## WORKING DATA

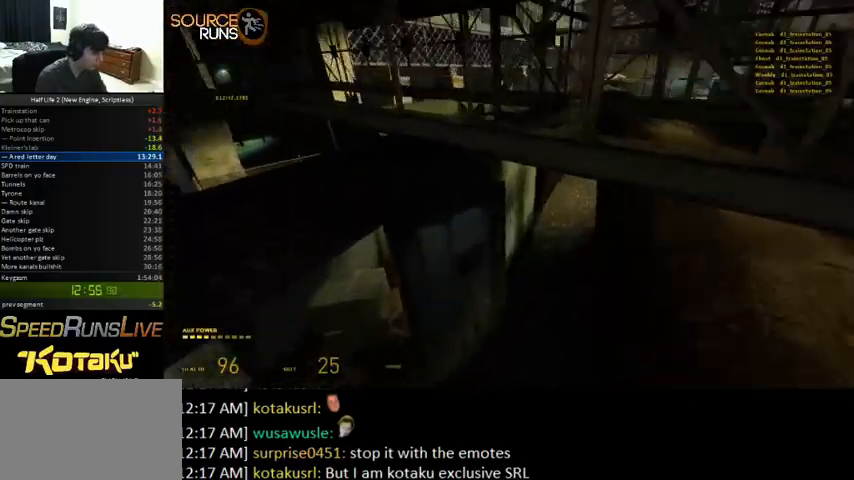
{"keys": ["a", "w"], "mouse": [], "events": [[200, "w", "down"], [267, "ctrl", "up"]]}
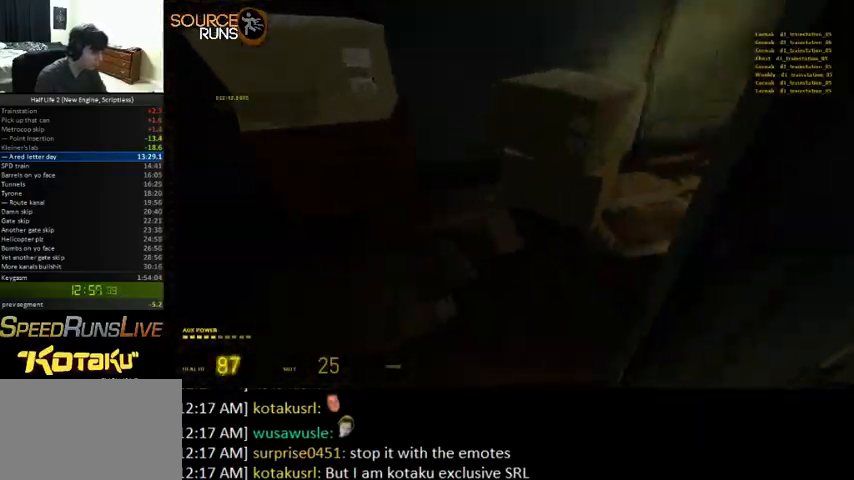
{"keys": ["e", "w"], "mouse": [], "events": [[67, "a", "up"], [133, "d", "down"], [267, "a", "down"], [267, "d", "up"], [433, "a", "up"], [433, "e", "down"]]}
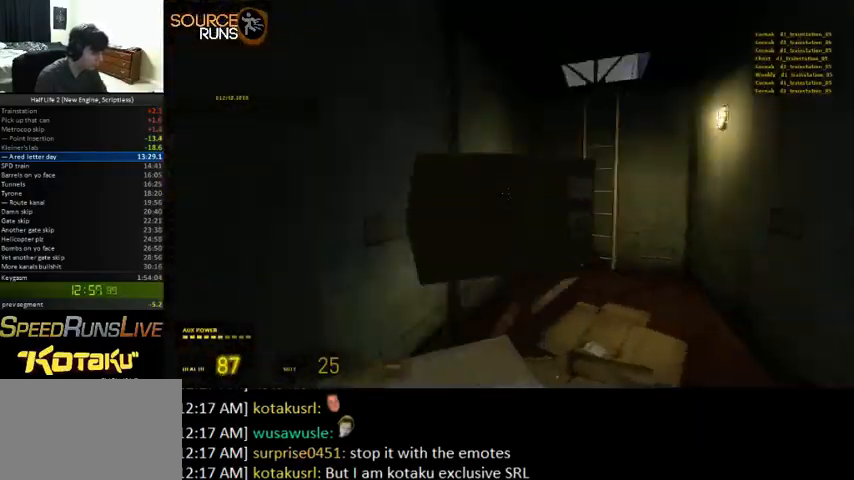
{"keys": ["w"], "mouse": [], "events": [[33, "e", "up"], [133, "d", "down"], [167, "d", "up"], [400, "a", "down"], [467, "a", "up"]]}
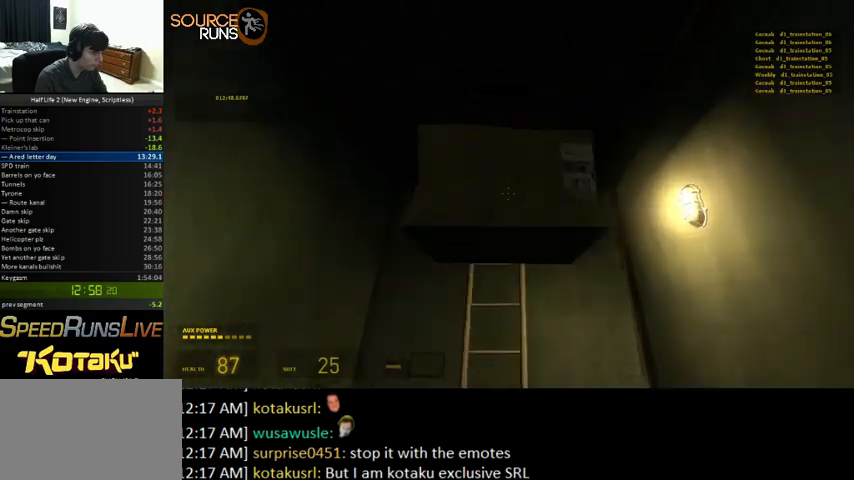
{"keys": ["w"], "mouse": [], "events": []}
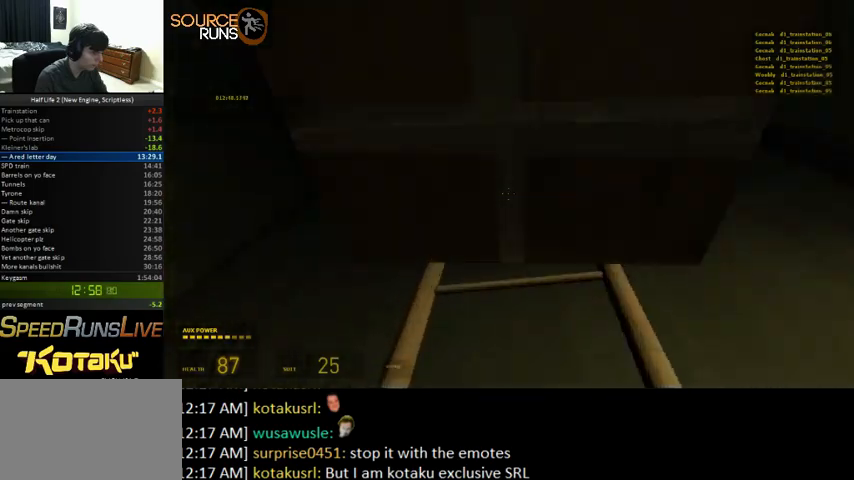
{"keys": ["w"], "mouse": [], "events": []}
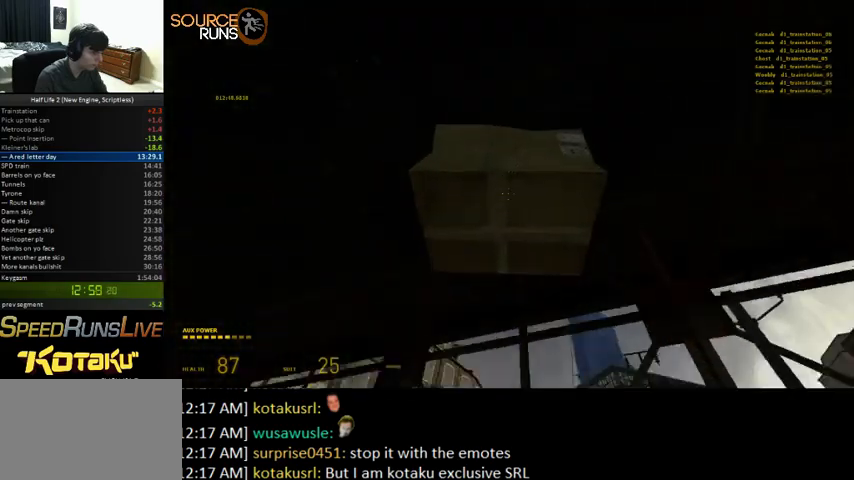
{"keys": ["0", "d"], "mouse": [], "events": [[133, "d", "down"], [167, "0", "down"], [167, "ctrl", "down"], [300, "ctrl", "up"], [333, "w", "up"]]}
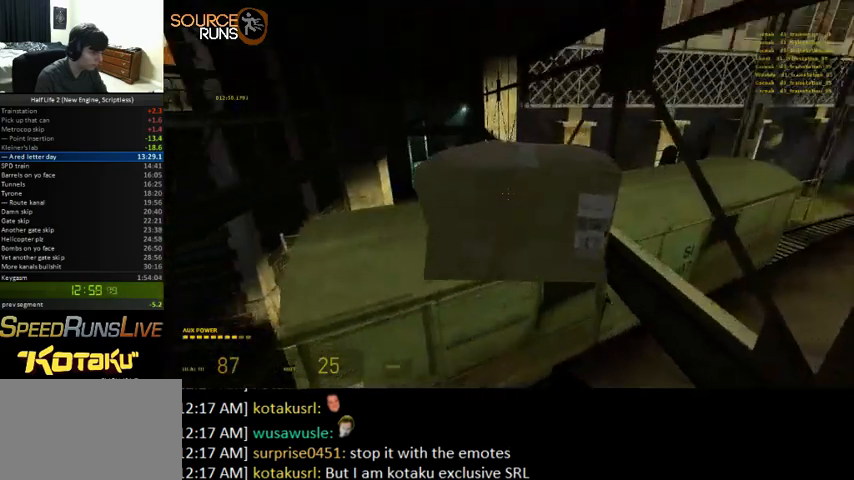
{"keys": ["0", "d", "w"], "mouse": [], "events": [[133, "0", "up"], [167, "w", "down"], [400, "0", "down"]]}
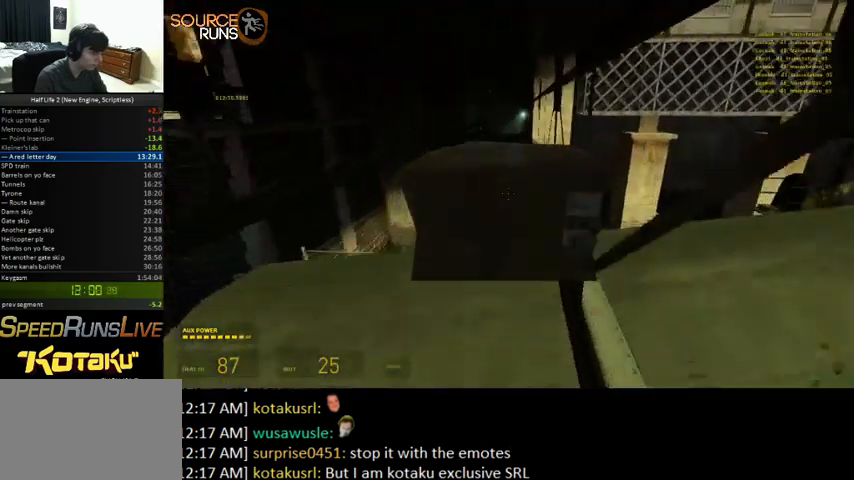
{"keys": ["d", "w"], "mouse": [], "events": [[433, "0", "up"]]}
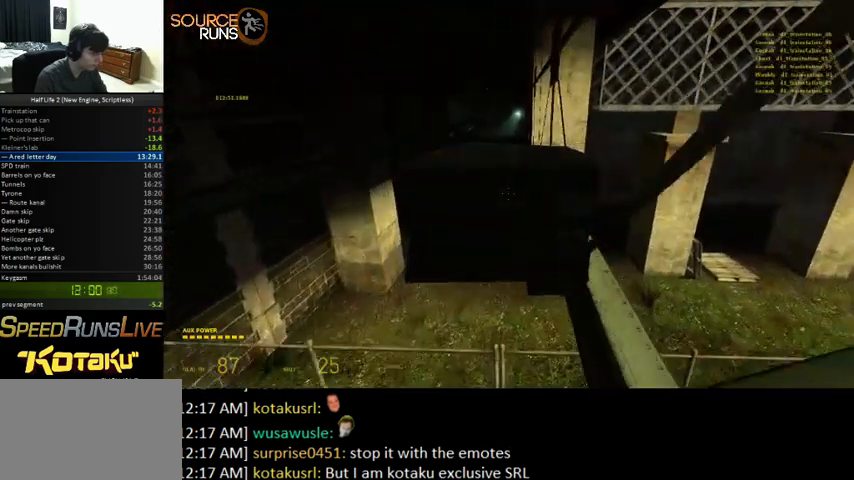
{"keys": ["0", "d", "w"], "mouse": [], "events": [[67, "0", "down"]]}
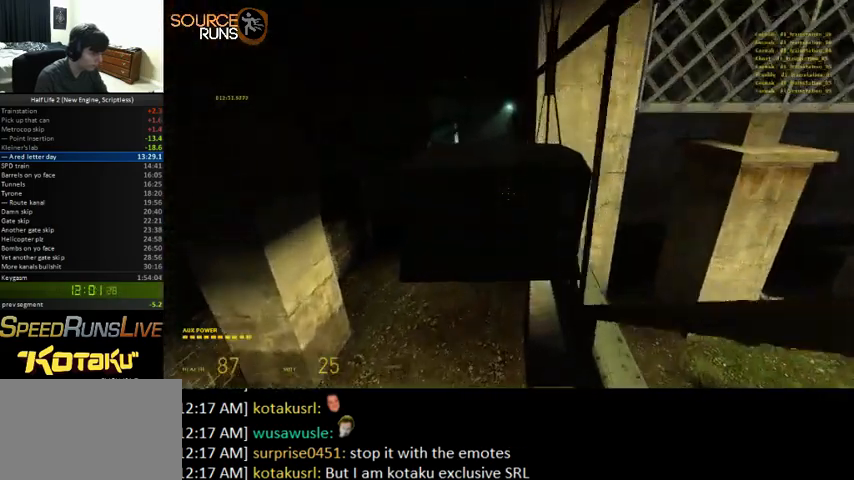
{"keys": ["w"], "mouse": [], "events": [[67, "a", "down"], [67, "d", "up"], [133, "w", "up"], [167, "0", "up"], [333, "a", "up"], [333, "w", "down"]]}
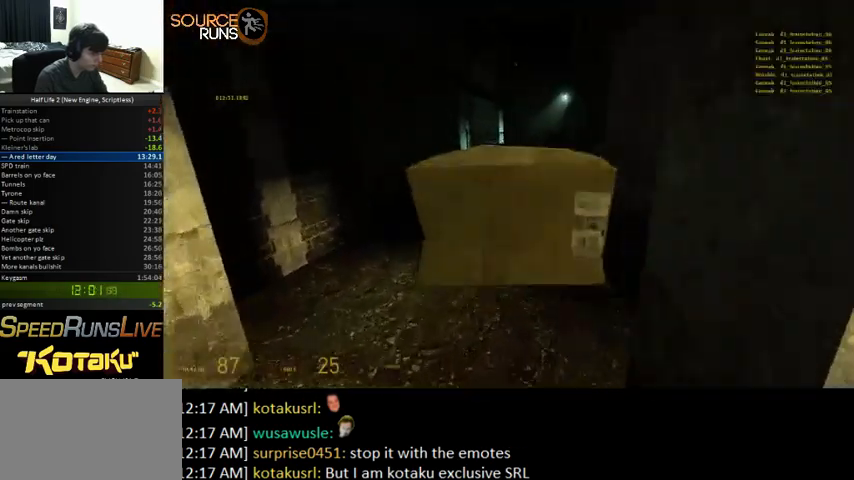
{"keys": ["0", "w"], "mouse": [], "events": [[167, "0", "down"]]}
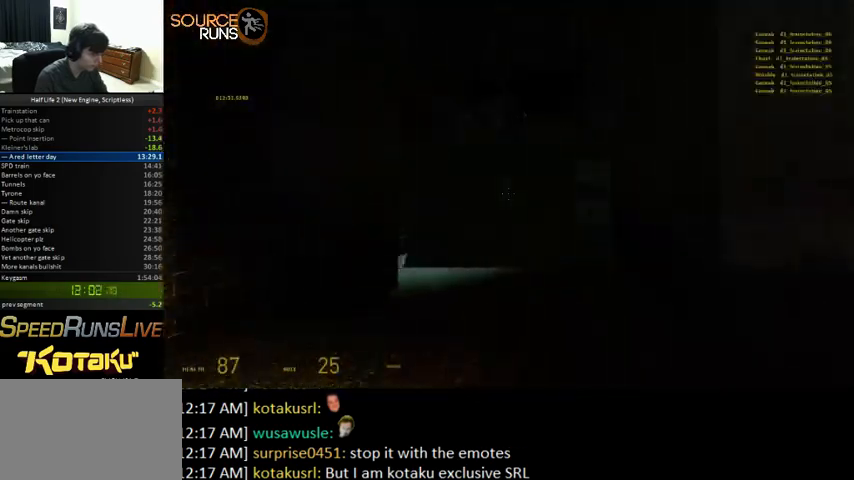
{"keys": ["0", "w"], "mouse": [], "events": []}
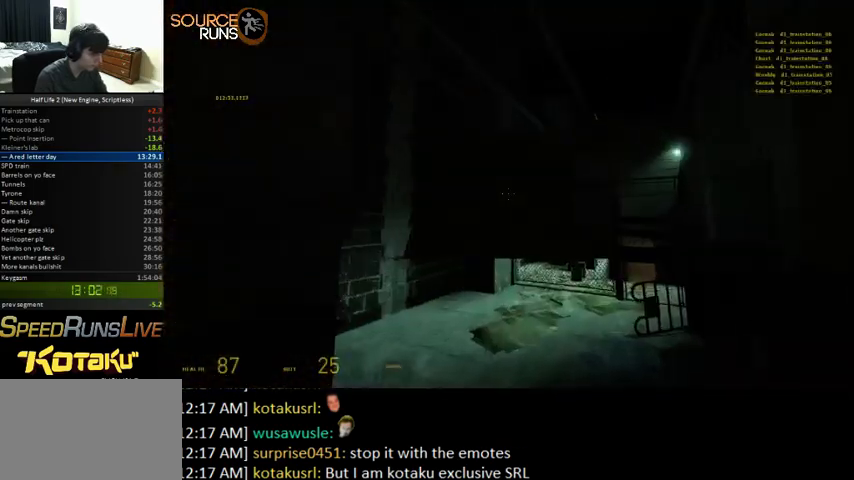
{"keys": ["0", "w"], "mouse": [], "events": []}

## TASK BRIEF
The listing is to be repeated word for word, with all pictures omitted.

## RESPONSE TO THE EXERCISE
{"keys": ["a", "w"], "mouse": [], "events": [[200, "w", "down"], [267, "ctrl", "up"]]}
{"keys": ["e", "w"], "mouse": [], "events": [[67, "a", "up"], [133, "d", "down"], [267, "a", "down"], [267, "d", "up"], [433, "a", "up"], [433, "e", "down"]]}
{"keys": ["w"], "mouse": [], "events": [[33, "e", "up"], [133, "d", "down"], [167, "d", "up"], [400, "a", "down"], [467, "a", "up"]]}
{"keys": ["w"], "mouse": [], "events": []}
{"keys": ["w"], "mouse": [], "events": []}
{"keys": ["0", "d"], "mouse": [], "events": [[133, "d", "down"], [167, "0", "down"], [167, "ctrl", "down"], [300, "ctrl", "up"], [333, "w", "up"]]}
{"keys": ["0", "d", "w"], "mouse": [], "events": [[133, "0", "up"], [167, "w", "down"], [400, "0", "down"]]}
{"keys": ["d", "w"], "mouse": [], "events": [[433, "0", "up"]]}
{"keys": ["0", "d", "w"], "mouse": [], "events": [[67, "0", "down"]]}
{"keys": ["w"], "mouse": [], "events": [[67, "a", "down"], [67, "d", "up"], [133, "w", "up"], [167, "0", "up"], [333, "a", "up"], [333, "w", "down"]]}
{"keys": ["0", "w"], "mouse": [], "events": [[167, "0", "down"]]}
{"keys": ["0", "w"], "mouse": [], "events": []}
{"keys": ["0", "w"], "mouse": [], "events": []}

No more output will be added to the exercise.